* **Problem**
In the items below, set down word for word the lines starting at the one that contains "right shoulder: (15, 236, 6)" and ending at the one that contains "right hip: (177, 288, -3)", including both of those lines. Give only these lines.

* **Information supplied**

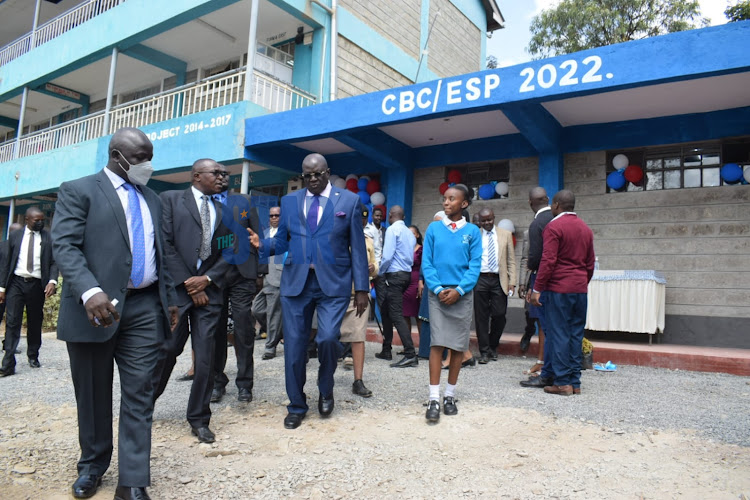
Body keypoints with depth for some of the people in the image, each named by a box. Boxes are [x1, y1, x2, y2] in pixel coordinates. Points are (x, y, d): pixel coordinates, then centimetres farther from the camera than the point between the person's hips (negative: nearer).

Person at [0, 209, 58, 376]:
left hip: (37, 285, 0)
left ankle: (33, 356, 24)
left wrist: (52, 281, -15)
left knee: (35, 322, 9)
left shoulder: (48, 237, 3)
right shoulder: (15, 236, 6)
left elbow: (53, 262, 1)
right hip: (16, 282, 0)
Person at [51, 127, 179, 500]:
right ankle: (92, 465, 32)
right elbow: (65, 245, -13)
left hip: (144, 307, 4)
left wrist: (169, 298, 15)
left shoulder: (152, 200, 17)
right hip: (95, 307, -4)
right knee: (93, 393, 11)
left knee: (139, 394, 1)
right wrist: (89, 292, -28)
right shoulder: (78, 191, -1)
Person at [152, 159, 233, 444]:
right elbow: (166, 244, -5)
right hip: (177, 288, -3)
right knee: (166, 350, 3)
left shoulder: (223, 210, 14)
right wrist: (188, 284, -8)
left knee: (205, 356, 3)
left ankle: (199, 419, 15)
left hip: (209, 289, 3)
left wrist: (207, 279, -6)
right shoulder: (170, 199, 3)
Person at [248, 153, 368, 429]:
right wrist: (262, 244, -10)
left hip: (333, 282, -3)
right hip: (296, 282, 3)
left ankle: (325, 389, 14)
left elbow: (357, 247, 1)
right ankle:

* **Output for this exercise**
right shoulder: (15, 236, 6)
left elbow: (53, 262, 1)
right hip: (16, 282, 0)
Person at [51, 127, 179, 500]:
right ankle: (92, 465, 32)
right elbow: (65, 245, -13)
left hip: (144, 307, 4)
left wrist: (169, 298, 15)
left shoulder: (152, 200, 17)
right hip: (95, 307, -4)
right knee: (93, 393, 11)
left knee: (139, 394, 1)
right wrist: (89, 292, -28)
right shoulder: (78, 191, -1)
Person at [152, 159, 233, 444]:
right elbow: (166, 244, -5)
right hip: (177, 288, -3)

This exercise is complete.